More than 10(6) compounds were evaluated in a human immunodeficiency virus type 1 (HIV-1) high-throughput
antiviral screen, resulting in the identification of a novel HIV-1 inhibitor (UK-201844).
UK-201844 exhibited
antiviral activity against HIV-1 NL4-3 in MT-2 and PM1 cells, with 50% effective concentrations of 1.3 and 2.7 microM, respectively, but did not exhibit measurable
antiviral activity against the closely related HIV-1 IIIB laboratory strain.

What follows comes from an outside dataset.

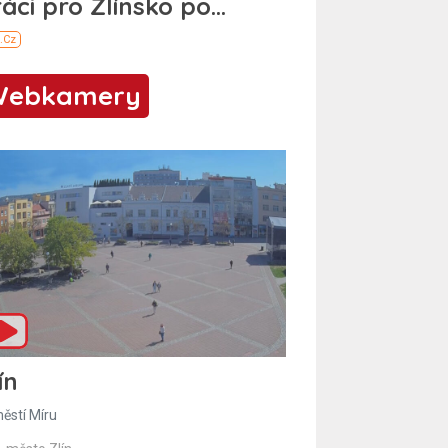
Webkamery
ín
ěstí Míru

UK-201844 specifically inhibited the production of infectious virions packaged with an HIV-1 envelope (Env), but not HIV virions packaged with a heterologous Env (i.e., the
vesicular stomatitis virus
glycoprotein), suggesting that the compound targets HIV-1 Env late in
infection. Subsequent
antiviral assays using HIV-1 NL4-3/IIIB chimeric viruses showed that HIV-1 Env sequences were critical determinants of
UK-201844 susceptibility. Consistent with this, in vitro resistant-virus studies revealed that amino acid substitutions in HIV-1 Env are sufficient to confer resistance to
UK-201844. Western analysis of HIV Env
proteins expressed in transfected cells or in isolated virions showed that
UK-201844 inhibited HIV-1 gp160 processing, resulting in the production of virions with nonfunctional
Env glycoproteins. Our results demonstrate that
UK-201844 represents the prototype for a unique HIV-1 inhibitor class that directly or indirectly interferes with HIV-1 gp160 processing.